BAC continues with its development of graphene-infused carbon panels in the car’s structure, and a quoted kerbweight of 570kg gives a power-to-weight ratio of 546bhp per tonne. (The Mono R weighs 555kg without fluids.) Weight distribution is 41 per cent front, 59 per cent rear.
Compared with the original Mono produced in 2011, the new car is claimed to have half as much dive and squat from its double-wishbone pushrod suspension, which features two-way adjustable dampers.
‘Most of the things that have changed on the car are the things that have taken that harsh edge off,’ Ian Briggs says: ‘For example, the suspension geometry, the suspension settings, and the driveability of the engine.’
Despite the aim for increased user-friendliness on the road, the new Mono uses the same six-speed motorsport-sourced sequential transmission as before.
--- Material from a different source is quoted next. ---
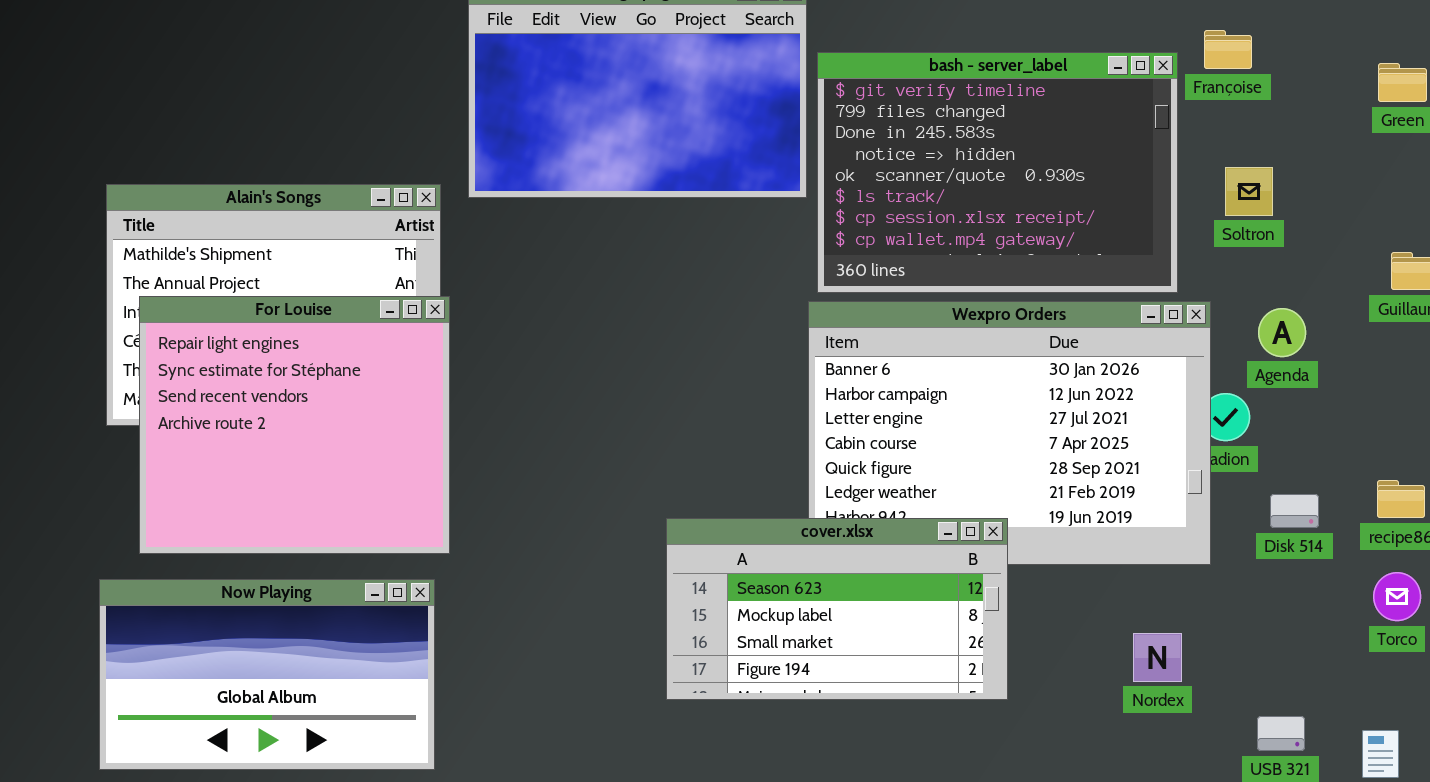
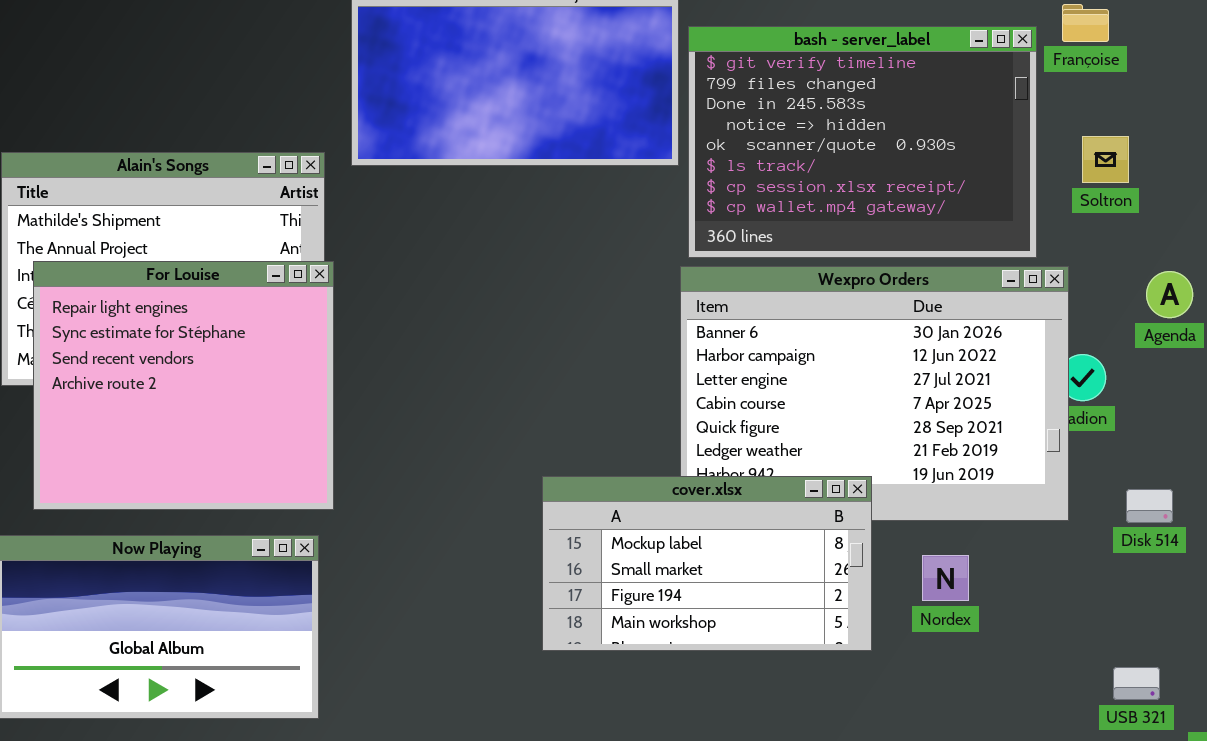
Agenda: [1258,308,1306,357] -> [1146,271,1193,318], moved
Disk 514: [1270,494,1319,528] -> [1126,489,1173,523], moved
cover.xlsx: [666,518,1008,700] -> [542,476,872,651], scrolled down 1 row
Nordex: [1133,633,1182,682] -> [922,555,969,601], moved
Gear ratios can be tailored to owners’ preferences, with each Mono a ‘one-of-one’ custom build. Multiple tyre options are available, including a Pirelli Trofeo R tyre developed specifically for the car, and track-only slick and wet tyres.
‘A new-generation tyre allows us to better straddle that kind of middle ground [between road and track],’ Ian Briggs tells us. ‘You need to compromise less and less as the technology allows you to deliver both of those things. [And] having centralised low weight, [as opposed to where ordinarily] you’d have to have stiff springs to control a heavy body mass, it becomes easy to have soft, supple suspension for the road. At the same time, it gives you good mechanical and predictable grip when you’re on track. You don’t suffer from body roll; our rear anti roll bar is the length and diameter of my little finger.’
BAC has already taken orders from various countries for the new Mono before its official unveiling, and production has begun at its Liverpool headquarters. The first car is due to be delivered immediately after the Monterey event.
‘We see America as probably our number one market,’ Ian Briggs tells evo. ‘There’s a huge motoring community, especially in the state of California. The car and driving culture here, the weather, obviously; it’s a perfect fit for us.’